What you should do> Please reproduce everything from "My datastore have" down to "query but quickly?" in the forum thread on datastore queries below, copying it word for word.

[Text section Boundary: Start]

My datastore have parents and children. Each parent has children. Imagine that I have to find children. I have a condition on the parent and an other on the children for example, imagine a real family datastore, my conditions are: I want all children that are a boy from parent who are 35 years old or more.
The query I have for now is something like:
P = Parent.query(Parent.age >= 35)
for p in P:
C = Children.query(gender == "boy", ancestor = p.key)
for c in C:
-> here I print information on the children
But the query is very slow with a lot of parent and children to test. I want to avoid iteration like for etc. because I think it take a long time because of that! What is the best practice to have his kind of query but quickly?
I have also brothers for the children and I can make queries, for example if I want all children that have parent that are more that 35 yers old and a sister named "Sisi", I will have (each children have his brothers on the value "brother"):
P = Parent.query(Parent.age >= 35)
for p in P:
C = Children.query(gender == "girl", name == "Sisi", ancestor = p.key)
for c in C:
C1 = Children.query(gender == "boy", brother == c.key, ancestor = p.key)
for c1 in C1:
->Here I print information about the children
In fact this example (family example) good for my project but it give an idea of the problem I have
How I've been able to do this before is to store the keys in a separate lookup entity. This goes along the key-value store premise that duplicate info is sometimes necessary for faster lookups. For example:
ParentChildLookup
- parent_key = ndb.KeyProperty()
- child_key = ndb.KeyProperty()
You could even add a third dimension of you are getting grandchildren:
ParentChildLookup
- parent_key = ndb.KeyProperty()
- child_key = ndb.KeyProperty()
- grandchildren_key = ndb.KeyProperty()
If you wanted to look everything up in a single query, you can add the repeated clause to make children and grandchildren a list:
ParentChildLookup
- parent_key = ndb.KeyProperty()
- child_key = ndb.KeyProperty(repeated=True)
- grandchildren_key = ndb.KeyProperty(repeated=True)
You then need to insert/update these lookup values anytime there's a change in relationships. The benefit of this is that you can avoid a lot of queries, specifically nested or multi-property queries. If you don't like this approach, I would recommend taking a look at the "Relationship Model" explanation here: https://cloud.google.com/appengine/articles/modeling. You can store the relationships between many-to-many objects without the need to store them all in the same entity.

[Text section Boundary: End]
[Given entries Boundary: Start]

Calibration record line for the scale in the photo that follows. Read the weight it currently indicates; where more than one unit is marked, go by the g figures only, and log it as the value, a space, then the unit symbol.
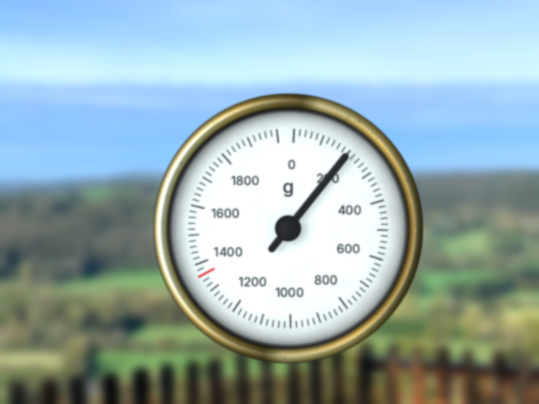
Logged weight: 200 g
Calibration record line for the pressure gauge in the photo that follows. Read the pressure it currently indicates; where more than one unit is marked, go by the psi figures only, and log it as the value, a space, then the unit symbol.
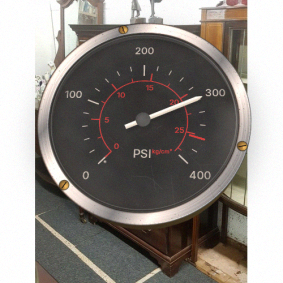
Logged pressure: 300 psi
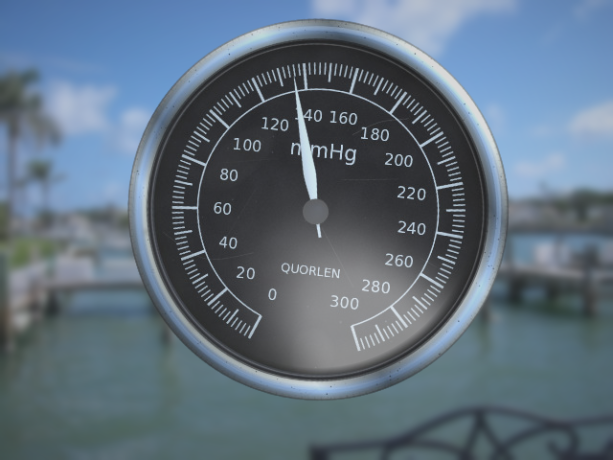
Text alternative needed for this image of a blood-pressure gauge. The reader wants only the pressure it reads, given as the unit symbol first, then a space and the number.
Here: mmHg 136
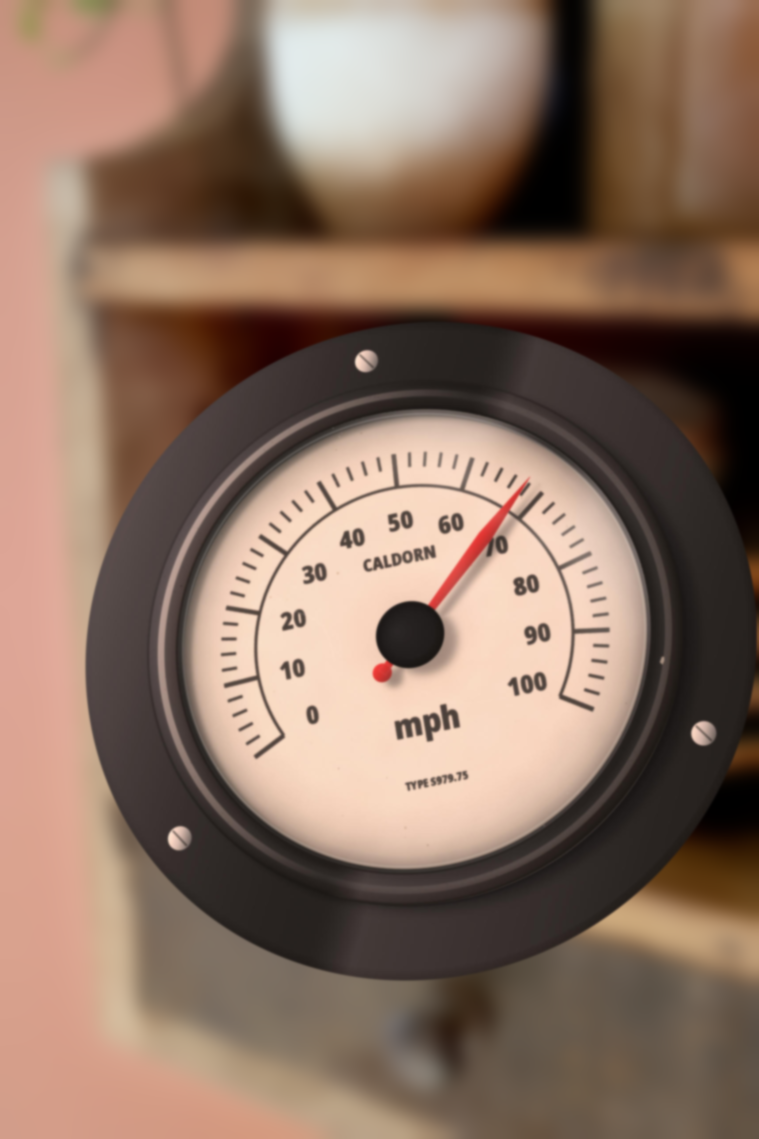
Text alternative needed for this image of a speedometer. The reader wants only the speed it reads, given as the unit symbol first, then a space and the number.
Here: mph 68
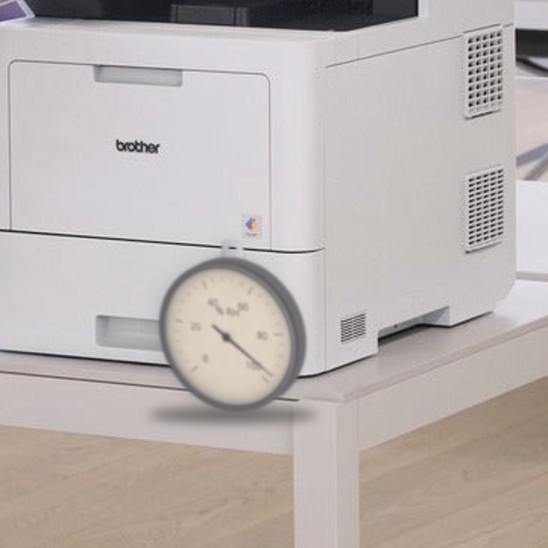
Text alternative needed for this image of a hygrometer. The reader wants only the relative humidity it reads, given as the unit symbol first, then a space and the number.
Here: % 96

[Given entries Boundary: End]

Response box>
My datastore have parents and children. Each parent has children. Imagine that I have to find children. I have a condition on the parent and an other on the children for example, imagine a real family datastore, my conditions are: I want all children that are a boy from parent who are 35 years old or more.
The query I have for now is something like:
P = Parent.query(Parent.age >= 35)
for p in P:
C = Children.query(gender == "boy", ancestor = p.key)
for c in C:
-> here I print information on the children
But the query is very slow with a lot of parent and children to test. I want to avoid iteration like for etc. because I think it take a long time because of that! What is the best practice to have his kind of query but quickly?